Which is exactly what Elissa Harper v3 had been. She had been waiting to see the specialist in the Mirror Room to see if the last attempt, Elissa Harper v4, had finally produced the result they wanted. They were hoping for some shade of green, it would work with her freckles and fit the character description The Institute had been given by the film company.
It had taken fifteen years and four versions of herself to get to this point, where she could finally leave, play her part and then be free to learn how to really live.
Elissa put her pencil down, leaving the face eye-less and strange, and pressed her face to the fish tank.
There was smoke now, drifting across the sky behind the fish tank, and the people on the lawn were slowly spreading across the grounds. Their signs were readable now that they had moved: ‘FREAKS!’, ‘FUCK THE FILM INDUSTRY!’, ‘THE ART OF ACTING IS DEAD!’, ‘THE INSTITUTE IS AN ABOMINATION!’
Freak.
Is that what the world really thought? She had been raised believing she was an asset to the Arts.
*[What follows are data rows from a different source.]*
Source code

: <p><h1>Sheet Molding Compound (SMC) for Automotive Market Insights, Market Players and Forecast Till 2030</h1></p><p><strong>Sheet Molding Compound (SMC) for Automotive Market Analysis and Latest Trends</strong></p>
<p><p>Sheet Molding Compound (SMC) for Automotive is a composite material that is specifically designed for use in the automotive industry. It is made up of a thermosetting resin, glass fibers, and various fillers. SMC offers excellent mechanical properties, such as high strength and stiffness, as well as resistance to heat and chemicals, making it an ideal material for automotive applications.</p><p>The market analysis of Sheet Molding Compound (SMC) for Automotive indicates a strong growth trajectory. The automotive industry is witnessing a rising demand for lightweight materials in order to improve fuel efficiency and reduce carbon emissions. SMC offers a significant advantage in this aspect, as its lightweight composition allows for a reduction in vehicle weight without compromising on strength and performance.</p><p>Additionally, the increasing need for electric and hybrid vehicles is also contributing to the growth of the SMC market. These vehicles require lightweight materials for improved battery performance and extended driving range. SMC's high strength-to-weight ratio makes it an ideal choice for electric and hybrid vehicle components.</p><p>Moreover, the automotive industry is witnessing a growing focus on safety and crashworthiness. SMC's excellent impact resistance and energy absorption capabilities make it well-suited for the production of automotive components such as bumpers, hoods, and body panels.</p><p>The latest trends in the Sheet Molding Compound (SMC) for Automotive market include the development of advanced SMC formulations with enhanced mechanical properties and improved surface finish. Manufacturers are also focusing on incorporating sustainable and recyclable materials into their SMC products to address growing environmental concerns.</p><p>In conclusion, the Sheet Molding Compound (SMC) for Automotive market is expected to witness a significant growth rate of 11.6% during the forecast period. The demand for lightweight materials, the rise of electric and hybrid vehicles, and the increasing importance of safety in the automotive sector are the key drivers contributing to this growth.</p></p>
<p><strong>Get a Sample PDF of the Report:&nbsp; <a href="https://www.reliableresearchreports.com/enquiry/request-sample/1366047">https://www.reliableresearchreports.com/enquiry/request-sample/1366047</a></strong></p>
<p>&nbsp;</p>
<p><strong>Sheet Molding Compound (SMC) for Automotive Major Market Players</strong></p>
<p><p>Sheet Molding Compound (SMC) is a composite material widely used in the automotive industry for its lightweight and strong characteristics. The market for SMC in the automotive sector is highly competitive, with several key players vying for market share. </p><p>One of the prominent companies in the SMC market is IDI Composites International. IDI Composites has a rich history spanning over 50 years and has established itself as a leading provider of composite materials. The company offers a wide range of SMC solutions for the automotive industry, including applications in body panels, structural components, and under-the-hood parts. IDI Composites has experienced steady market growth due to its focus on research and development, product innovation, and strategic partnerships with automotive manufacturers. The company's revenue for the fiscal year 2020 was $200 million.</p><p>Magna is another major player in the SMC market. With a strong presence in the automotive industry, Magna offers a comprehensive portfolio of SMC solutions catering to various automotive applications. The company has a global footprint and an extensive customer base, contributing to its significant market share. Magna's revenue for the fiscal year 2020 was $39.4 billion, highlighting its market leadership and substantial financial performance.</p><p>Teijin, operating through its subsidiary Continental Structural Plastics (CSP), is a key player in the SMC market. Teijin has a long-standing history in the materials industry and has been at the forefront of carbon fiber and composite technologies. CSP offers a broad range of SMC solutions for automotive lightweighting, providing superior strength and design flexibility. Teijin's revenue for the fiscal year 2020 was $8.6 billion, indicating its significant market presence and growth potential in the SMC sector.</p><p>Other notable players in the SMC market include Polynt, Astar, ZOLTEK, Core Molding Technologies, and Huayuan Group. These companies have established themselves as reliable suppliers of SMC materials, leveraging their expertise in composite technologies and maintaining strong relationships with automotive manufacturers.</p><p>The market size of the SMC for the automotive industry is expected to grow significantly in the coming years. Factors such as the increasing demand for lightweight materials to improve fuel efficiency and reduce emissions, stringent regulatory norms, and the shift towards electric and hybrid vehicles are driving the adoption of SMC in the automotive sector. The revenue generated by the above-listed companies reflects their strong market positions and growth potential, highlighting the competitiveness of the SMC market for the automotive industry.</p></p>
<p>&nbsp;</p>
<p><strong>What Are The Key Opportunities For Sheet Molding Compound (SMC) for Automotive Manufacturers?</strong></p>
That the film industry was massively improved now that every actor was provided for each film with every personality and physical trait required for the character they were going to play.
There was no more room for people to complain that actors weren’t right for parts based on book characters – the books were studied and then people like Elissa were tweaked until they were perfect. Unwanted children from all over the world were taken in by The Institute and raised and trained for the sole purpose of playing a part.
Elissa’s character was a sixteen year old girl from a book, the quiet love interest of the main hero, and with it being just three weeks until her sixteenth birthday they were running out of time to get her eyes ready. But more than that, it meant that it wouldn’t be long before she could get out of The Institute and out into the world.
It had been a terrifying but exciting prospect and the only thing, apart from her sketching, that had kept her sane through the last few years.
And now… now The Institute was burning.